Nedir bu gizlilik? Halktan neden gizleniyorsunuz? Çok basit bir cevabı var bu sorunun: Görüştükleri ünlü faiz lobisi de ondan. Soruyoruz? Bundan başka bir faiz lobisi var mı?

Londra toplantısında da, Türkiye’deki toplantıda da ne konuşuluyor? Medyaya sızan bütün bilgiler gösteriyor ki, Erdoğan’ın Londra ziyaretinde Bloomberg televizyonunda ve Chatham House’ta yaptığı açıklamaların ürküttüğü, Türk lirasına sırt çevirmesine yol açtığı kodaman finans kuruluşlarını teskin edecek, rahatlatacak, yeniden Türkiye borsasına yatırım yapmaya ikna edecek açıklamalar yapılmıştır. Demek ki neymiş? AKP hükümeti faiz lobisine “gel Türkiye’ye yatırım yap” diyormuş. Yani faiz lobisine yalvar yakar “gel bizi sömür” diyormuş.

Şimdi durum bu kadar açıkken, Tayyip Erdoğan’ın tam da Mehmet Şimşek-Murat Çetinkaya ikilisi Londra yolcusuyken yaptığı ilk seçim konuşmasında şu söylediklerine ne anlam vermeli?

Yok kurmuş, murmuş. Hepsi hikaye bunların. Biz Soros’un bilmem neyin kulu kölesi değiliz. Biz Allah’ın kuluyuz. Ey finans sektörü, eğer siz yatırımcımıza bu tür oyunlar oynarsanız bilesiniz ki bedelini ağır ödersiniz.”

“Kur mur hikâye” ise başbakan yardımcısı ve Merkez Bankası başkanı ne demeye o kadar para ve vakit harcayıp elin faiz lobisine yalvarmaya gidiyor. Yoksa Tayyip Erdoğan’a isyan ettiler de muhalefet mi başlatıyorlar? Onları Erdoğan’ın (Binali Yıldırım’ın ısrarıyla) yolladığı herkesin bildiği bir sır. O zaman Erzurum’da “ey finans sektörü!” çekip Londra’da ricacı olmak ne demek? “Biz Soros’un kulu kölesi değiliz” demek kolay. Londra’daki toplantıda Soros’un kuruluşlarının temsilcisi var mıydı, katılımcılar listesini bir açıklasanız da öğrensek!
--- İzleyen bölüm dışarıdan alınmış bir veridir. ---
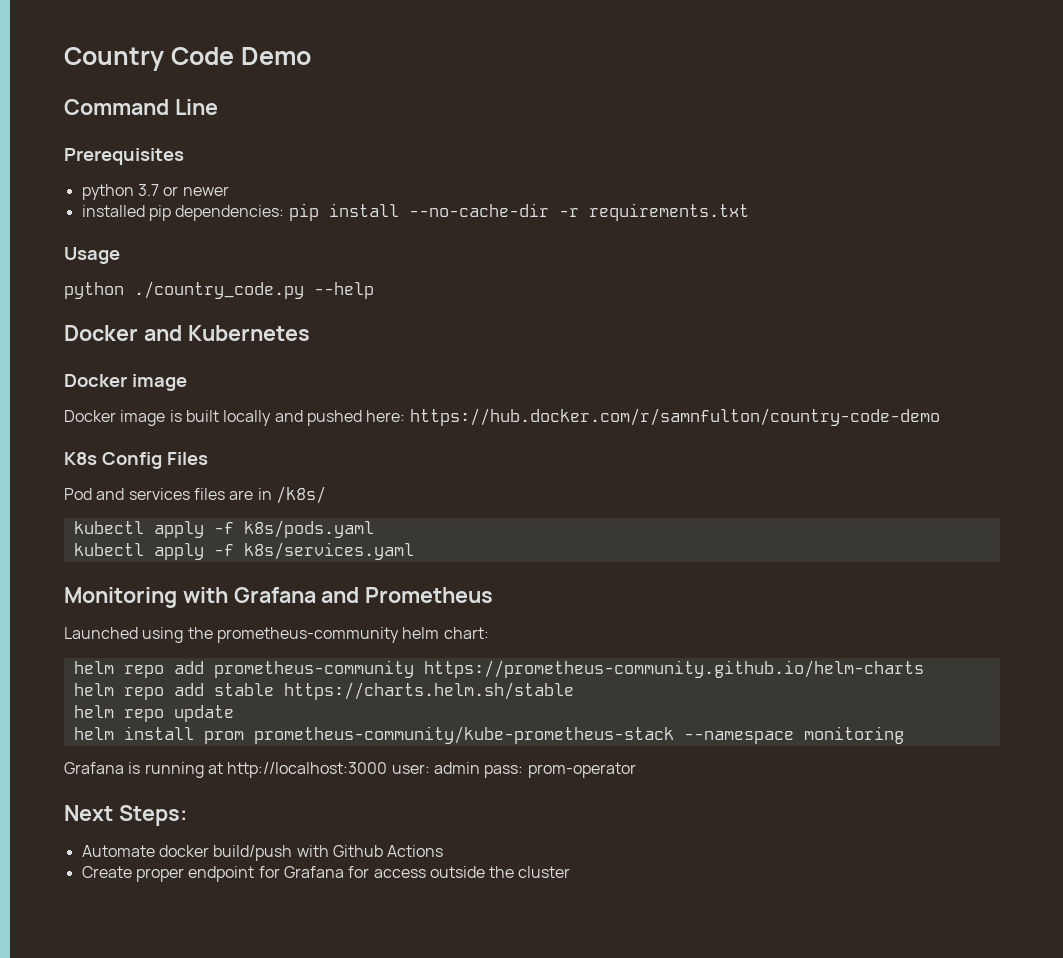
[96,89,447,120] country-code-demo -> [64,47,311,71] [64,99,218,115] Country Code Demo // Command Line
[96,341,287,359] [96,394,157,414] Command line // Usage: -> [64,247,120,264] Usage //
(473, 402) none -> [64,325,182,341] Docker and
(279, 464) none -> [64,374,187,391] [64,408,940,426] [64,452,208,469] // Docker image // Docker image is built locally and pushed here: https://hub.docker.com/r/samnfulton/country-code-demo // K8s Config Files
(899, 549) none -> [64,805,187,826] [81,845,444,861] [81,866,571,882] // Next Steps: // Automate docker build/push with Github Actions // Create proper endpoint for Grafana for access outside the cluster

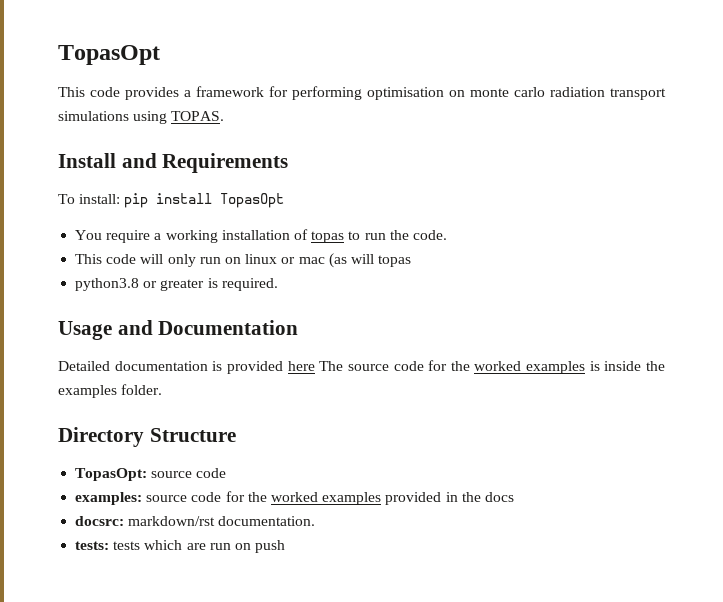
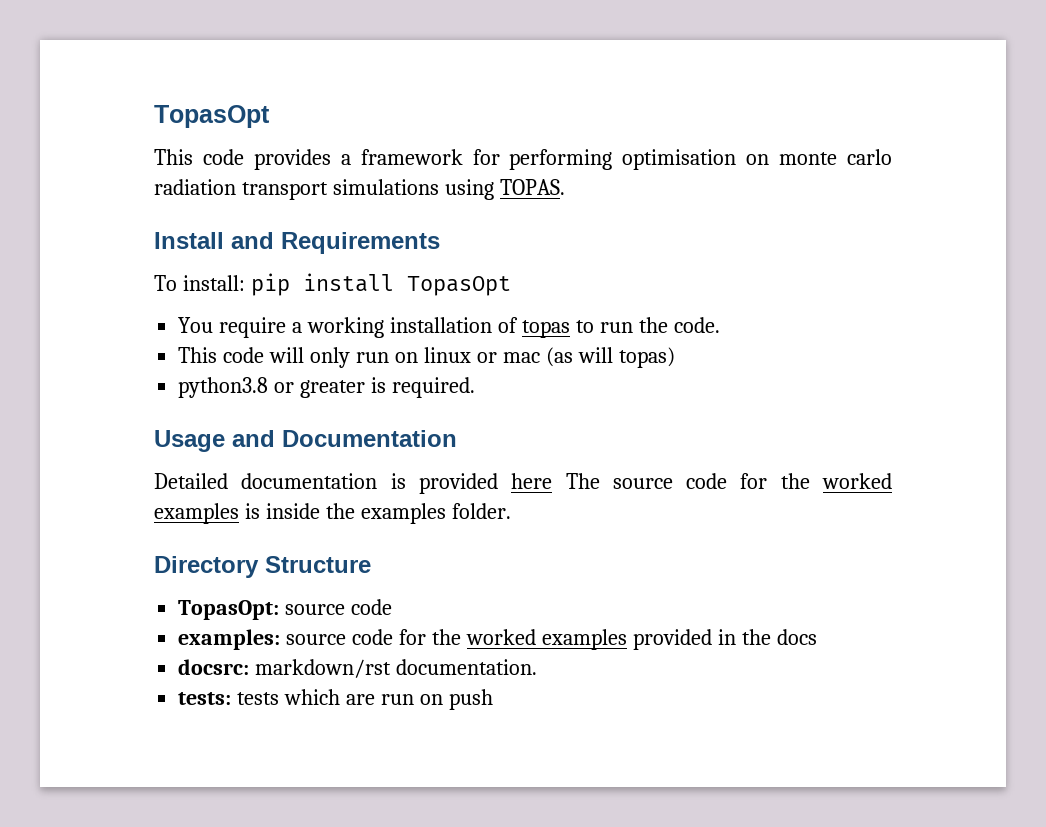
[378,255,412,267] topas -> [618,347,675,368] topas)

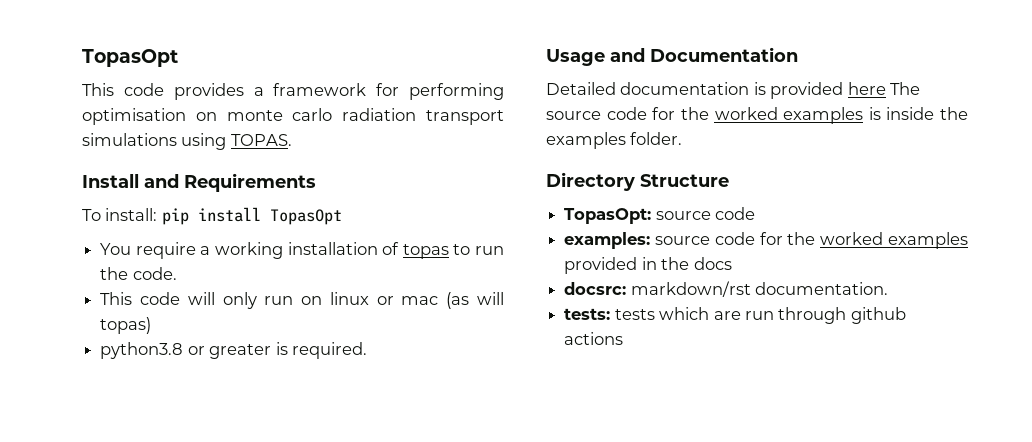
[419,689,493,710] on push -> [778,307,906,324] [564,332,624,345] through github actions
Bütün bunların anlamı, aynen ABD ve İsrail politikalarında olduğu gibi, finans sermayesine karşı ses yükseltmenin de iç tüketime yönelik olduğudur. Erdoğan ve AKP emperyalist sermayenin oyununu oynuyor, ama “yabancı komplosu” diye halkı kandırmaya çalışıyorlar.